* [Texte de l'exercice]:
* * *

Le tracteur, représentant un hommage émouvant à son arrière-grand-père, est très souvent mené par Fanny, l’une des filles d’André et Martine Bouguyon. À 26 ans, Fanny participe aux différents évènements orchestrés par l’Amicale pour la restauration du patrimoine mécanique de la presqu’île de Crozon, une association dans laquelle la famille Bouguyon est particulièrement impliquée. La passion a de l’avenir chez les Bouguyon !
Produit à 6341 exemplaires du 1er juin 1965 au 1er septembre 1968, le Renault Super 3D adopte la même silhouette stylistique que l'ensemble des modèles appartenant à la série Super.
Chez Renault, la gamme Super est inaugurée au cours de l’été 1962 avec le Super 7 diesel (R7055), un tracteur équipé d’un moteur trois cylindres Perkins P3 152. En fin d’année, il est rejoint par le Super 7 à moteur essence (R3051) et le Super 5 (R7054). D’une puissance de 35 ch, le Super 7 à essence est doté d’un quatre-cylindres de la marque de type 671-6. Quant au Super 5, il est le tout premier tracteur du constructeur à disposer d’un moteur Alfa Romeo. Développant 35 ch, ce dernier est un trois-cylindres diesel de type 592-30. Au cours de l’été 1963, la gamme Super s’enrichit d’un nouveau modèle, le Super 4, de 30 ch et motorisé par un trois-cylindres diesel Renault de type 587-30. Il est réservé au marché germanique. En 1964, les modèles de la série Super changent de look avec un capot moteur dont la partie supérieure est plus anguleuse. L’année est également marquée par l’arrivée de deux autres modèles au sein de la série Super : le Super 6 (R7050) et le Super 3 (R7052). Le premier est un tracteur de 40 ch et le second, de 25 ch. Tous deux adoptent un moteur MWM diesel, le premier comptant trois cylindres alors que le second n’en dénombre que deux.
L’année suivante, la lettre D s’ajoute à l’ensemble des tracteurs de la série. Héritier du Super 3, le Super 3D (qui conserve la dénomination « R7052 ») entre en production le 1er juin 1965, en simultané avec le Super 6D, le Super 5D et le Super 7D diesel, autant de modèles qui conservent leurs dénominations respectives. En novembre, un nouveau venu motorisé par un quatre-cylindres Indénor XDP 85 développant 26 ch entre en production, il s’agit du Super 2D (R7201).

* * *

* [Données à examiner]:
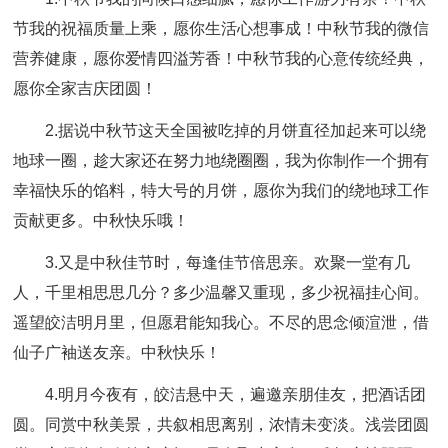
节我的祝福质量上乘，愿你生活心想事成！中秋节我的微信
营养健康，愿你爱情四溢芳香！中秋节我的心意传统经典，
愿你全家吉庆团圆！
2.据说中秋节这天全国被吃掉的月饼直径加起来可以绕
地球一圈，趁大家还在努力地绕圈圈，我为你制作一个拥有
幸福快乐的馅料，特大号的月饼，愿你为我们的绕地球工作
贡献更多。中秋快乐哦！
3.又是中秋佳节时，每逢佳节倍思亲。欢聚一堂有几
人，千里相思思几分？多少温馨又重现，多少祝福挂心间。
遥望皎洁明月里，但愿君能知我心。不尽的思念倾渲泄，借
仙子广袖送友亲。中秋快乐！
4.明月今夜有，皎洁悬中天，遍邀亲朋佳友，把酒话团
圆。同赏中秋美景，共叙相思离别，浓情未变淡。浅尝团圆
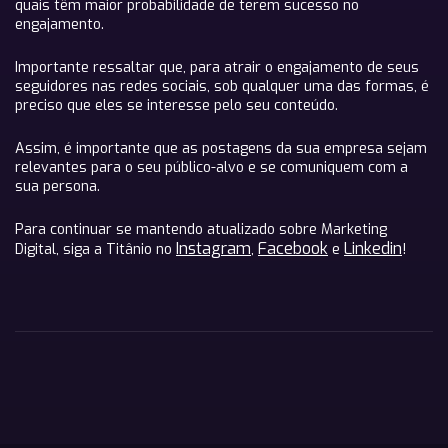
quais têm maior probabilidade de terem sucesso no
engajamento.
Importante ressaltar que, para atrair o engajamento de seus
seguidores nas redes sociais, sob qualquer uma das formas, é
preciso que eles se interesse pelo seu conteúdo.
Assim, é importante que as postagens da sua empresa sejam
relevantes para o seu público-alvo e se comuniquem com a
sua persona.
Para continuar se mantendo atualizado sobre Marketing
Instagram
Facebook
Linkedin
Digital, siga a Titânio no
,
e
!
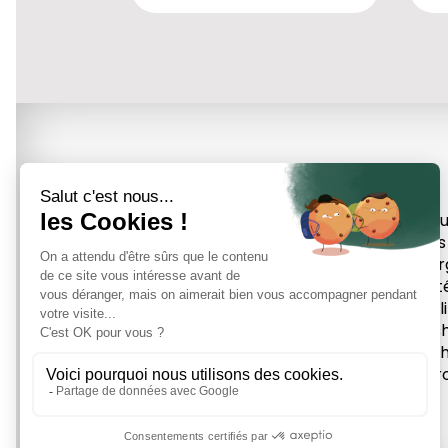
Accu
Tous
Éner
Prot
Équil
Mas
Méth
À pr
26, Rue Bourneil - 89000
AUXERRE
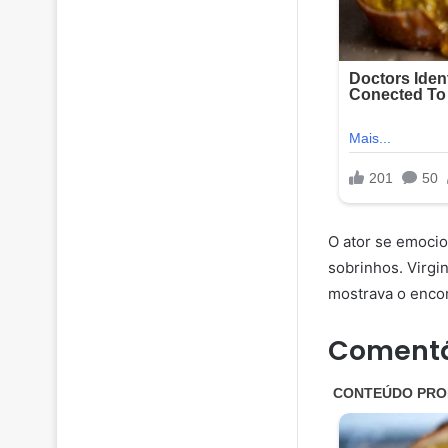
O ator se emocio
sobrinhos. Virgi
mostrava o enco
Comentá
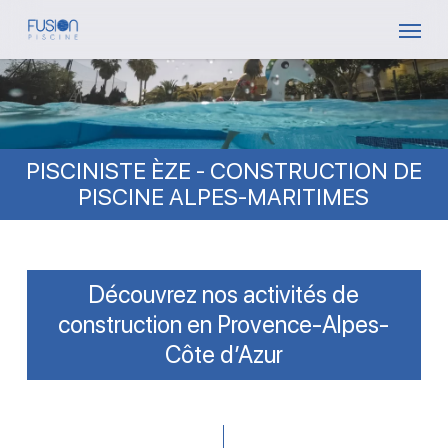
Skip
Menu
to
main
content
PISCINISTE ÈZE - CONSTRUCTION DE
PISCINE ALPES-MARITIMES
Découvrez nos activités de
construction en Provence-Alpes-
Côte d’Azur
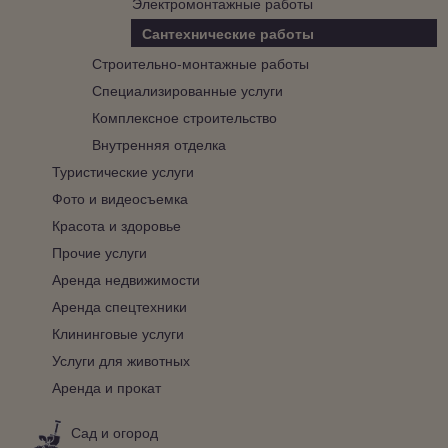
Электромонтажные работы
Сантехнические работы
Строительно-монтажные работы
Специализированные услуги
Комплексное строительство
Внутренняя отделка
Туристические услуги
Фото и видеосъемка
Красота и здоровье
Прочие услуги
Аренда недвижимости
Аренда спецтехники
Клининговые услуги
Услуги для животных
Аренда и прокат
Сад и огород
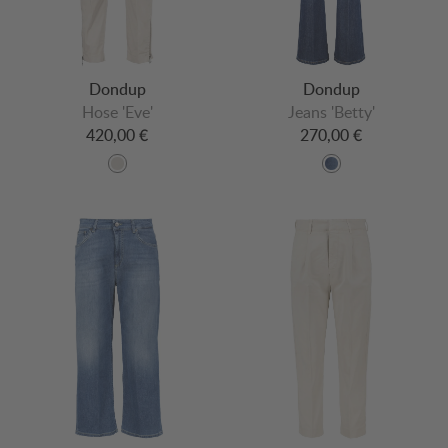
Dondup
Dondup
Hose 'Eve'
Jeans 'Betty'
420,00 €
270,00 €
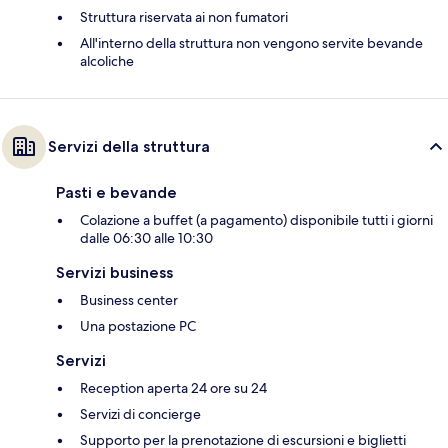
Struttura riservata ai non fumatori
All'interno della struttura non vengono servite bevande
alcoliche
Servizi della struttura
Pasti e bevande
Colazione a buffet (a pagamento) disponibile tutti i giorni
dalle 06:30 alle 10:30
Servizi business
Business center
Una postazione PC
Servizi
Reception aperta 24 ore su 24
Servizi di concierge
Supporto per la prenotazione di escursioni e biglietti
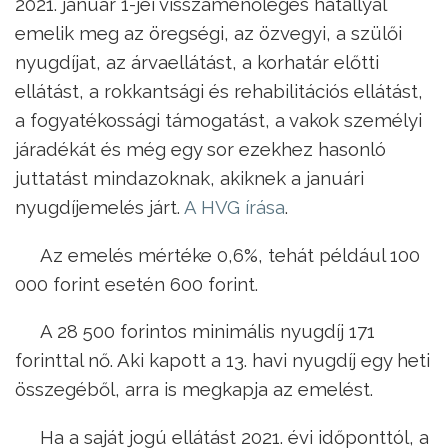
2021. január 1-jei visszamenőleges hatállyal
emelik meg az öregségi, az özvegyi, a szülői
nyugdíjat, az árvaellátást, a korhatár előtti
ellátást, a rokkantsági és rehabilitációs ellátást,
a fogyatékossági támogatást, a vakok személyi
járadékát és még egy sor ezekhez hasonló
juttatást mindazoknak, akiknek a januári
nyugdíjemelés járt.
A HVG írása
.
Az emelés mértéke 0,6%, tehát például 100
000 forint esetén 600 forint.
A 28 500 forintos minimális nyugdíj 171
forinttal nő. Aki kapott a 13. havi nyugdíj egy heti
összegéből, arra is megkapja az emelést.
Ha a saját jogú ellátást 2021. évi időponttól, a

* * *

* [Consigne 1]: Réécrivez sous forme de liste le paragraphe du texte sur les tracteurs Renault Super qui commence par « Chez Renault, la gamme Super est inaugurée », en conservant ses faits principaux.
* [Consigne 2]: D'après le texte sur les tracteurs Renault Super, combien d'exemplaires du Super 3D ont été produits ?
* [Consigne 3]: Poursuivez le texte sur les tracteurs Renault Super à partir de sa dernière phrase.

* [Votre réponse 1]:
- Été 1962 : la gamme Super débute avec le Super 7 diesel (R7055), équipé d'un moteur trois cylindres Perkins P3 152.
- Fin 1962 : deux modèles arrivent. Le premier est le Super 7 à essence (R3051), de 35 ch, avec un quatre-cylindres de la marque de type 671-6. Le second est le Super 5 (R7054), premier tracteur du constructeur à moteur Alfa Romeo, un trois-cylindres diesel de type 592-30 développant 35 ch.
- Été 1963 : le Super 4 arrive. Ce modèle de 30 ch a un trois-cylindres diesel Renault de type 587-30 et est réservé au marché germanique.
- 1964 : les modèles reçoivent un capot moteur plus anguleux dans sa partie supérieure.
- 1964 : deux modèles à moteur MWM diesel arrivent. Le Super 6 (R7050) a 40 ch et trois cylindres. Le Super 3 (R7052) a 25 ch et deux cylindres.

* [Votre réponse 2]: Le Super 3D a été produit à 6341 exemplaires.

* [Votre réponse 3]:
Le Super 3D reçoit un relevage hydraulique Tracto-Control. Sa puissance en bout de bras est de l'ordre de 1350 kg. Le Tracto-Control permet de travailler en contrôle de position, en régulation automatique de profondeur et enfin, en position flottante.
Ce millésime marque aussi un grand pas dans l’histoire de la marque avec l’arrivée d’un tout nouveau relevage hydraulique : le Tracto-Control. Ce dispositif assure un contrôle d’effort par les bielles inférieures de traction. Il offre trois types d’utilisation : travail en contrôle de position, travail en régulation automatique de profondeur et travail en position flottante. « Le Tracto-Control est d’une précision extraordinaire et demeure parmi les atouts du 3D », témoigne André Bouguyon.
Renault a toujours prêté attention au confort de travail des utilisateurs de ses tracteurs. Réglable en fonction du poids et de la morphologie du conducteur, le siège bénéficie d'une assise et d'un dosseret séparés. Soigneusement rembourrés, ces deux éléments sont recouverts de similicuir noir.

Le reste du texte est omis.